Exercise directions ->
Write out exactly the lines running from the one that contains "[1001,804,1036,817] [116,828,355,845] Labs" through the end of the material.

Exercise input ->
-.-.-

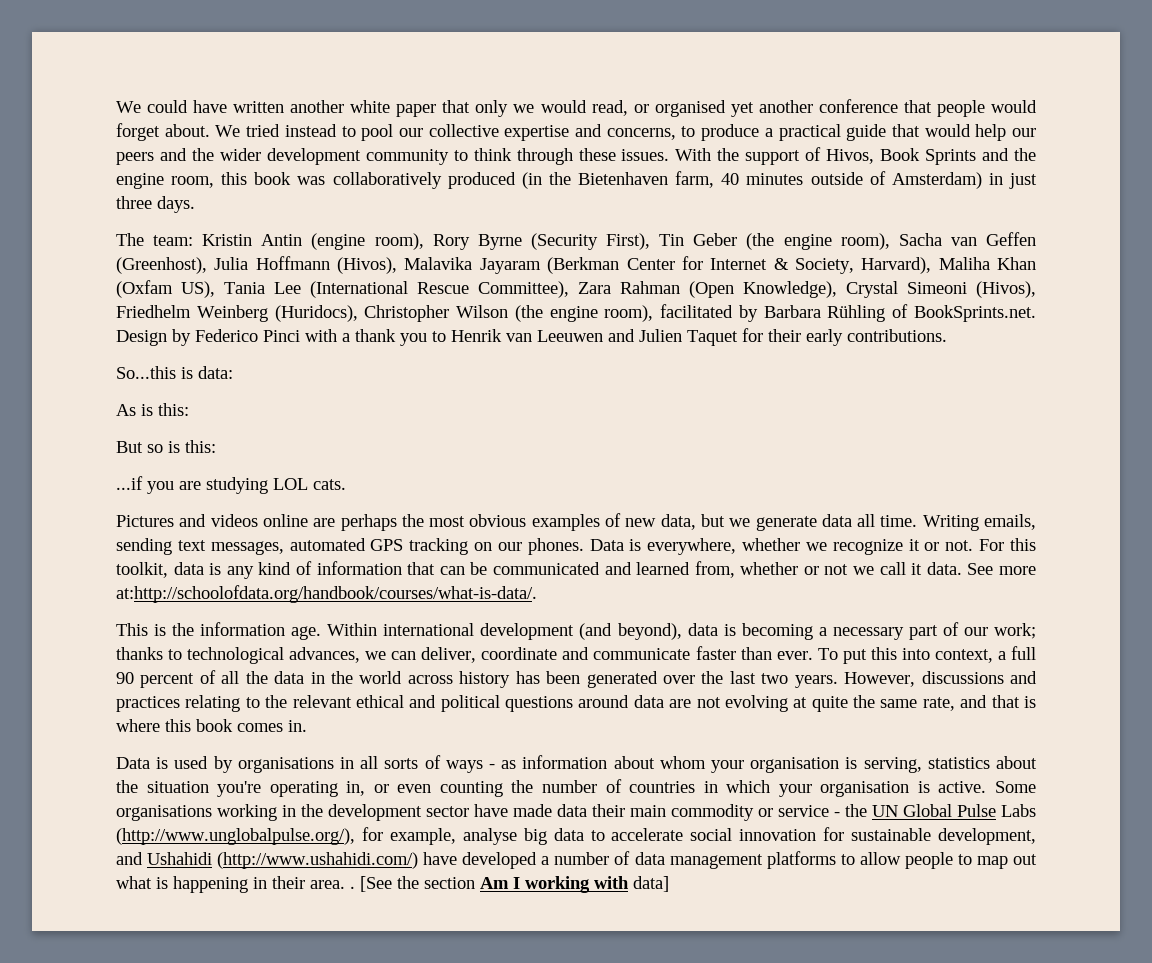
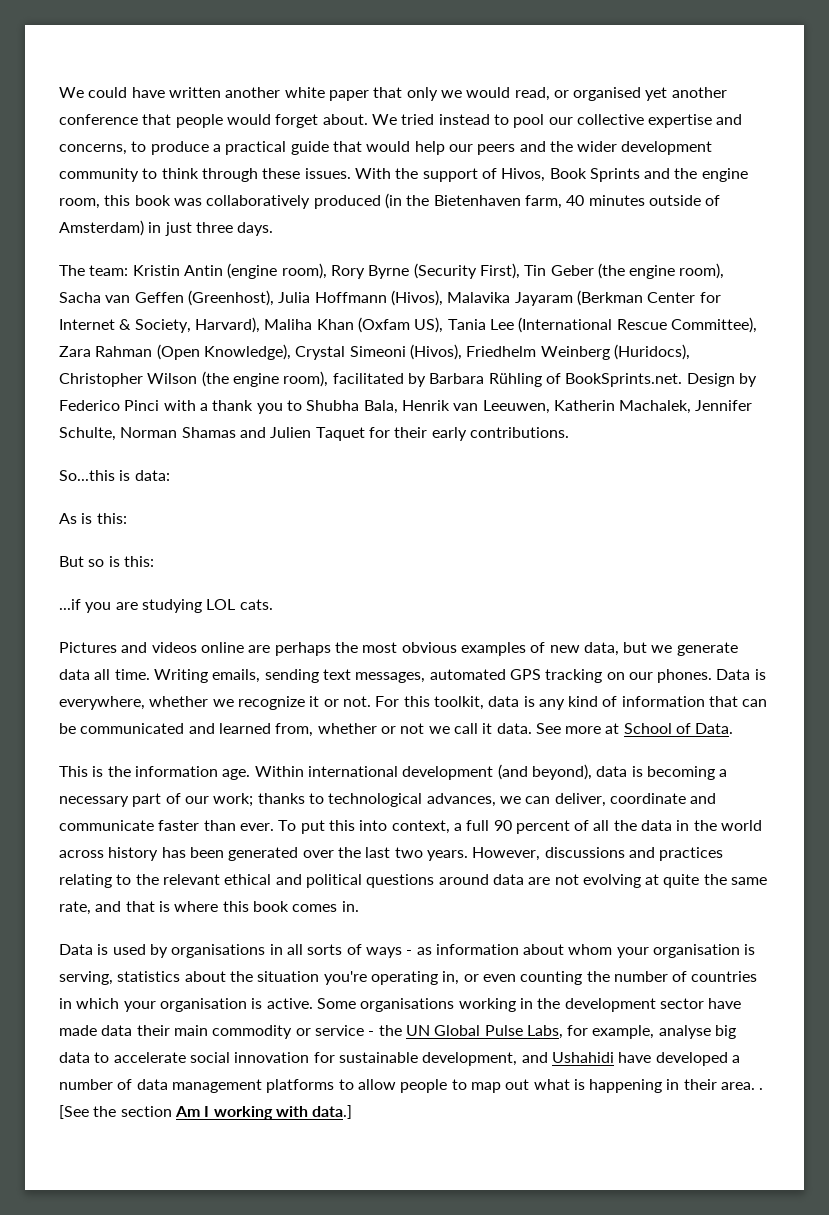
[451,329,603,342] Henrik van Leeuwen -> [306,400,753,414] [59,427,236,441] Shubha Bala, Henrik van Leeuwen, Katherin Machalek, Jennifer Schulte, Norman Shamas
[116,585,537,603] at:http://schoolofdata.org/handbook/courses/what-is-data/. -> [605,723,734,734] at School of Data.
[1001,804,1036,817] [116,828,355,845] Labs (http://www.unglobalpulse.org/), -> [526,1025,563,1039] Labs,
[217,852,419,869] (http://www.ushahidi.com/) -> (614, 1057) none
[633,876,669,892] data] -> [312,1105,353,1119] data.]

-.-.-

Solution to this task ->
[1001,804,1036,817] [116,828,355,845] Labs (http://www.unglobalpulse.org/), -> [526,1025,563,1039] Labs,
[217,852,419,869] (http://www.ushahidi.com/) -> (614, 1057) none
[633,876,669,892] data] -> [312,1105,353,1119] data.]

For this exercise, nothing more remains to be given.